The coefficient for timepoint will provide the linear growth estimate(s) (whether it is coded as a factor or numeric matters, see below), the coefficient for Group will give the treatment effect, while controlling for differential baseline ages, while the random intercept for subject_ID will allow each subject's intercept (at the study inception point) to vary. You could include interactions of the fixed effects, at this stage, if this makes sense to your research question.

Subsequent to this, you might want to include one or more of the fixed effects variables as random coefficients (slopes) if the effects of these are thought to vary between subject, such as timepoint that you mention. Note that this is not the same as your statement in the question: "where (timepoint | subject_ID) reflects the fact that timepoint varies at the individual level". Obviously timepoint varies at the individual level, because you have repeated measures. The random intercept deals with this, but it assumes that the slope (coefficient) for it is the same for each subject. If you have reason to believe that the slopes should vary between subjects then you can include one or more on the left side of the | symbol). However, if timepoint is a factor then this will result in a separate random effect for each level, which will increase the computational burden an possibly cause numerical problems (that is, assuming you have enough observations to make such a model identifiable to begin with), as well as making the model interpretation more complex.
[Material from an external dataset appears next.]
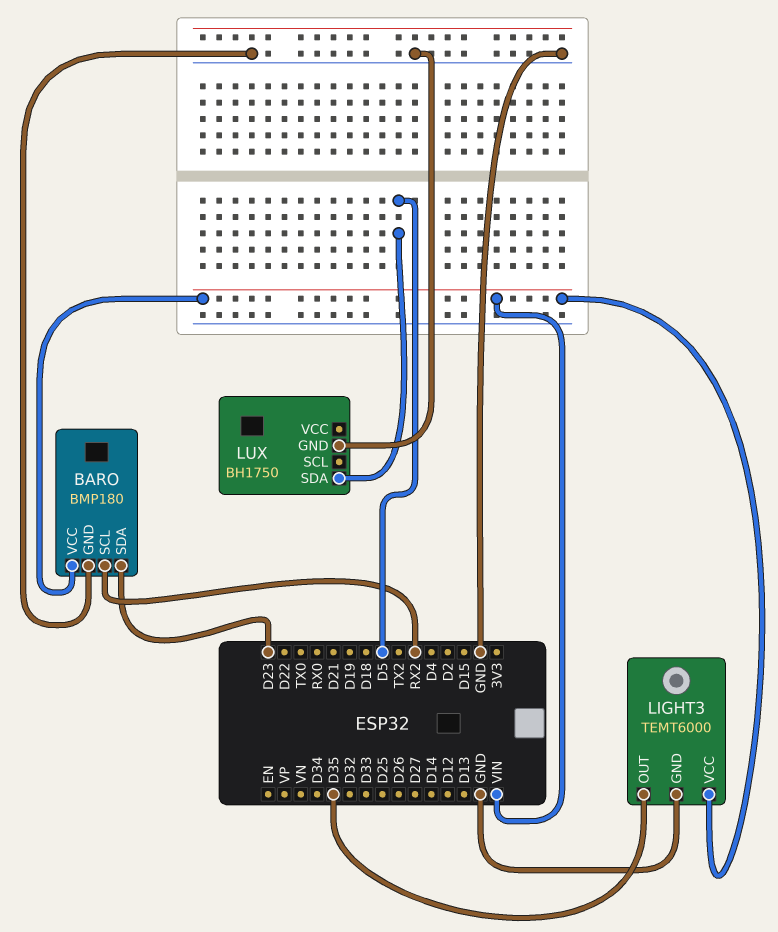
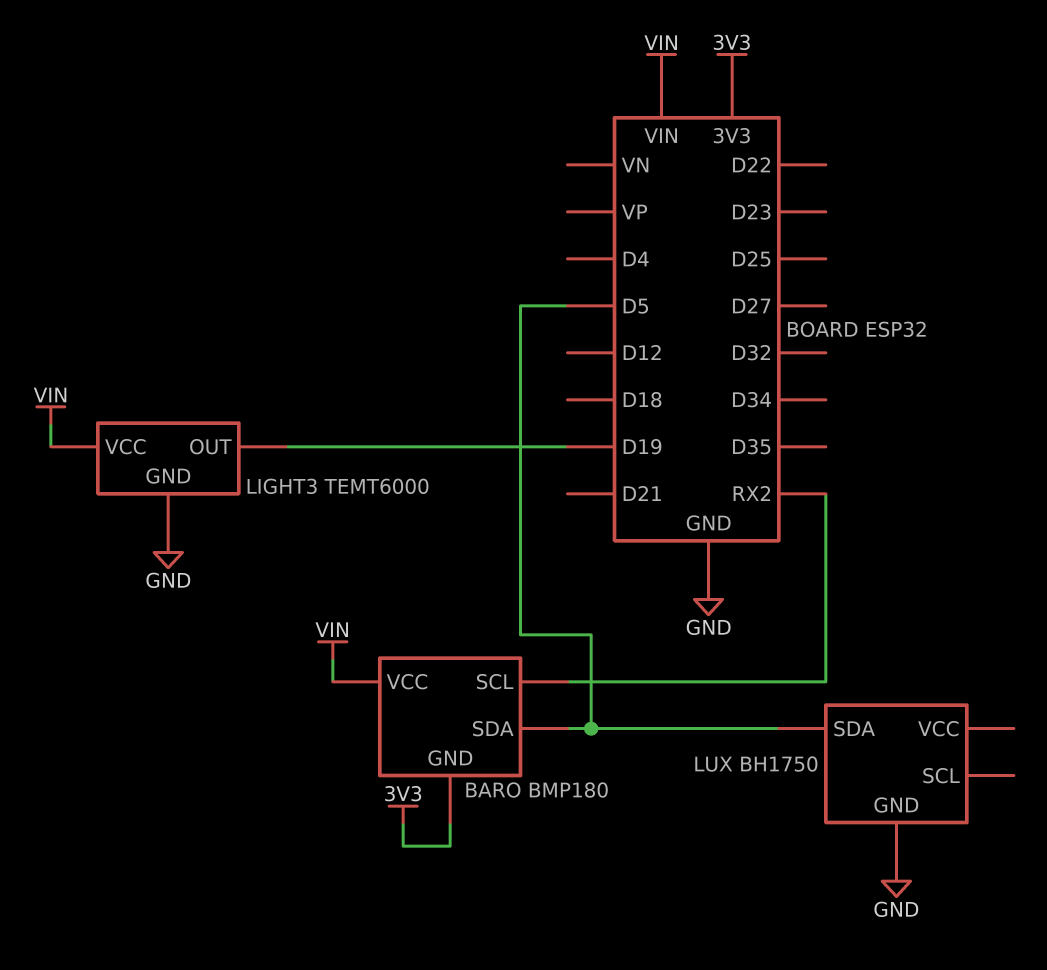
BARO pin GND: GND -> 3V3
BARO pin SDA: D23 -> D5
LIGHT3 pin OUT: D35 -> D19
Also note that if timepoint is a factor then you will get a seperate fixed effect estimate for each level too, which may or may not be what you want (in my experience it is not usually what you want unless the number of levels is small). So, if it isn't already, you might also want to consider coding timepoint as a numeric variable, this will then give you a single fixed main effect. This will model linear growth in your outcome/response, giving each subject their own intercept. If you also add timepoint as a random slope, then you can allow each subject to have their own slope. If you want to cater for non-linear growth then you could add a quadratic variable for timepoint (centering it first to avoid collinearity).